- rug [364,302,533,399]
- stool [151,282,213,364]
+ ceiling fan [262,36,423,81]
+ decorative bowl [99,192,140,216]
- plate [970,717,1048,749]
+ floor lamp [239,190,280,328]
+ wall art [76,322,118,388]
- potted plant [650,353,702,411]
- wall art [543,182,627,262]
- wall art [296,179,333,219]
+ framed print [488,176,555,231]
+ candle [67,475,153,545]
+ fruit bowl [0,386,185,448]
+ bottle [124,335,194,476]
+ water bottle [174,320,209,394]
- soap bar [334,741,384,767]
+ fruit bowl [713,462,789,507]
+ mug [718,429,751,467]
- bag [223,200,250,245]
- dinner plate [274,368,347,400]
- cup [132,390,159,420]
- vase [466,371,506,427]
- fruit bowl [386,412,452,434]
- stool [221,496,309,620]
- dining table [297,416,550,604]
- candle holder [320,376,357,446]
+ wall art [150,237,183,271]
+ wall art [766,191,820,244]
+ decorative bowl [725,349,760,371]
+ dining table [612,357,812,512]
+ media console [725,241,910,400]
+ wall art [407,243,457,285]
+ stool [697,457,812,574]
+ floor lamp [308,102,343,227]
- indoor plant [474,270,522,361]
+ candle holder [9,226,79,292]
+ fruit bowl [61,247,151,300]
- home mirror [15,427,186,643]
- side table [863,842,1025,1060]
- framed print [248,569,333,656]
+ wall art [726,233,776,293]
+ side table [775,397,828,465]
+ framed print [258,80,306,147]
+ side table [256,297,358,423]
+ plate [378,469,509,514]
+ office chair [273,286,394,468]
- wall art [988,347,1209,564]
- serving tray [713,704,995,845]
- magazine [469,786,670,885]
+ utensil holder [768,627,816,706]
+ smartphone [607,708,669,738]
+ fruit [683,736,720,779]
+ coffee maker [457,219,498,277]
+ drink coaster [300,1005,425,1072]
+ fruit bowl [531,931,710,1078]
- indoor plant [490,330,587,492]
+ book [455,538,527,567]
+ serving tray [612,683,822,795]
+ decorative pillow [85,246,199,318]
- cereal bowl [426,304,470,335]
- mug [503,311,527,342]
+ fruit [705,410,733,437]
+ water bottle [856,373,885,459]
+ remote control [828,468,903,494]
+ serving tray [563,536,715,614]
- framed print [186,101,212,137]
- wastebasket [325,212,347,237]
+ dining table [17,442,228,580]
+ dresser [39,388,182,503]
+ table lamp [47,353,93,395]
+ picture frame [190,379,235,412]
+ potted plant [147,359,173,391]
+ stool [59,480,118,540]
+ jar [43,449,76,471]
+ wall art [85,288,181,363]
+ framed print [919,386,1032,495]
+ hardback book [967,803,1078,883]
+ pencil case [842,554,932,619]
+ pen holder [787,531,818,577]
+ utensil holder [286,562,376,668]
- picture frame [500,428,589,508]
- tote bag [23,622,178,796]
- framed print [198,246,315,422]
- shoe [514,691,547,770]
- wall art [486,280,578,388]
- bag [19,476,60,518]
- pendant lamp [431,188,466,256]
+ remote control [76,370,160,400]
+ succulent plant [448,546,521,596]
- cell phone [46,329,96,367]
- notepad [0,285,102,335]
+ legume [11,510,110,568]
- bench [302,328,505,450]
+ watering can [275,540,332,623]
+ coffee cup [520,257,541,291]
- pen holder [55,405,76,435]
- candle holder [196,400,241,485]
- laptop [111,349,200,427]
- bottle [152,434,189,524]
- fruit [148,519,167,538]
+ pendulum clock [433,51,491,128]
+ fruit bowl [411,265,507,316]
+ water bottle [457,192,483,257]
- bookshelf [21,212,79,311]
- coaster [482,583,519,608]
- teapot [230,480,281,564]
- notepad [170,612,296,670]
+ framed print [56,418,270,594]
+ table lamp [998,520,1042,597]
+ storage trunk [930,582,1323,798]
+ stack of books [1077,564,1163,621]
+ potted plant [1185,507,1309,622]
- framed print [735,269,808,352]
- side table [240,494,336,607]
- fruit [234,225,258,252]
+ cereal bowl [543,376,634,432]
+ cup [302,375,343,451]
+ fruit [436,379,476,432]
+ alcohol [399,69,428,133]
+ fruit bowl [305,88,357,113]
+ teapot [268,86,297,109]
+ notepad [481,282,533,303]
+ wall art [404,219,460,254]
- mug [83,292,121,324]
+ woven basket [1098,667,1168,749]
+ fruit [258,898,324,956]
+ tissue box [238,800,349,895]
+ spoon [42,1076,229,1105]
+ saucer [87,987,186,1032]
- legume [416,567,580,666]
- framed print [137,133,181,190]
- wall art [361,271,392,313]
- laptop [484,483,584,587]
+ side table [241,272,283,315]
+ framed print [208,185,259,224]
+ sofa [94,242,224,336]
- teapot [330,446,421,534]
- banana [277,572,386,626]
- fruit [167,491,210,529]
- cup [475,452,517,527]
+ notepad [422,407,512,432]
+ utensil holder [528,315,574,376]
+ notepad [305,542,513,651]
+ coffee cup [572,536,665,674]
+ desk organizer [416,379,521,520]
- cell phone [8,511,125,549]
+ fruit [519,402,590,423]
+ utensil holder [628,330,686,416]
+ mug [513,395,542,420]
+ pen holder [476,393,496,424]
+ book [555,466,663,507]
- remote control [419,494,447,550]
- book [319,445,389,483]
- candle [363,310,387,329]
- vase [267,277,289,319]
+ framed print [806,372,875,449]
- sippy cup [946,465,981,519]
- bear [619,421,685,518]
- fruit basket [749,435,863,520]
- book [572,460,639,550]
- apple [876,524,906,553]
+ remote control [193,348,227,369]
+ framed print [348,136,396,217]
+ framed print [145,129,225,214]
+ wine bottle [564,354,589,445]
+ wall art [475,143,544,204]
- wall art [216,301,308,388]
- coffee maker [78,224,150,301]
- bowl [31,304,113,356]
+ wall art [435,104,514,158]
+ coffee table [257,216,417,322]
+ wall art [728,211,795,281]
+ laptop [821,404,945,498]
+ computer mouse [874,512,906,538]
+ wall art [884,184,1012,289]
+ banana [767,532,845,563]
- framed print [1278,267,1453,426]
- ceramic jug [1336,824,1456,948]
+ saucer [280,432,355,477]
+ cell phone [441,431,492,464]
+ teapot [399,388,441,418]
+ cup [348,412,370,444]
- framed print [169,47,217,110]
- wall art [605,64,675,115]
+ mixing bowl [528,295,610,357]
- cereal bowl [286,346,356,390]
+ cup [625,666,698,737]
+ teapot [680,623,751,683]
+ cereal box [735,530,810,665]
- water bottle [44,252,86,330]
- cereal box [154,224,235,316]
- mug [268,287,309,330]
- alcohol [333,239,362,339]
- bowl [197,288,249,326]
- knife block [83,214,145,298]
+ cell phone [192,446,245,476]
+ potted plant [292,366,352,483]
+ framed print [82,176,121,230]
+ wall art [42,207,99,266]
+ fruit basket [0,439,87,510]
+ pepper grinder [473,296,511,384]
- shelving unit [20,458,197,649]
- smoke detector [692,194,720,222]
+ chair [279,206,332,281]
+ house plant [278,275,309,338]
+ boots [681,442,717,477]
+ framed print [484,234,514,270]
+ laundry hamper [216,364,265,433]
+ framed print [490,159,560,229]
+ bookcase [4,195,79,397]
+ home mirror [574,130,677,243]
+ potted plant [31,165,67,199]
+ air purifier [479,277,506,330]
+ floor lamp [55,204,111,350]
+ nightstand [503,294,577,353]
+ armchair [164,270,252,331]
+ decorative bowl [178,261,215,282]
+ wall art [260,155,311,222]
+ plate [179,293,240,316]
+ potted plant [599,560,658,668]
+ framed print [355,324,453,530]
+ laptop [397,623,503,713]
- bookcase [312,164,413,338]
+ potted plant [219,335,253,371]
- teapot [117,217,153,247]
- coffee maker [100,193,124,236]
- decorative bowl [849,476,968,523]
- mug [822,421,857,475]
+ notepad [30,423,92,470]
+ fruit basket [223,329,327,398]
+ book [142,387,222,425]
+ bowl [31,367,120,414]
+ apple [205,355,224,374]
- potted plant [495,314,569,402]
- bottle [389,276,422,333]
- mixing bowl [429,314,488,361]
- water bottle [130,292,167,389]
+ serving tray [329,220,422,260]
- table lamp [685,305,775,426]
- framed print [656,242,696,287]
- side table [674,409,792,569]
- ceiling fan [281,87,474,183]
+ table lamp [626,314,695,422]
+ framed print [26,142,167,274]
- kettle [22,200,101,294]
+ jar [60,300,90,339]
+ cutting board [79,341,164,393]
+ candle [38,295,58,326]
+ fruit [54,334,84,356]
# # #
WHAT TO WORK ON: Copy out the listing above, line by line and exactly, from its first line to the line holding "- stool [221,496,309,620]", inclusive.

RESPONSE BELOW:
- rug [364,302,533,399]
- stool [151,282,213,364]
+ ceiling fan [262,36,423,81]
+ decorative bowl [99,192,140,216]
- plate [970,717,1048,749]
+ floor lamp [239,190,280,328]
+ wall art [76,322,118,388]
- potted plant [650,353,702,411]
- wall art [543,182,627,262]
- wall art [296,179,333,219]
+ framed print [488,176,555,231]
+ candle [67,475,153,545]
+ fruit bowl [0,386,185,448]
+ bottle [124,335,194,476]
+ water bottle [174,320,209,394]
- soap bar [334,741,384,767]
+ fruit bowl [713,462,789,507]
+ mug [718,429,751,467]
- bag [223,200,250,245]
- dinner plate [274,368,347,400]
- cup [132,390,159,420]
- vase [466,371,506,427]
- fruit bowl [386,412,452,434]
- stool [221,496,309,620]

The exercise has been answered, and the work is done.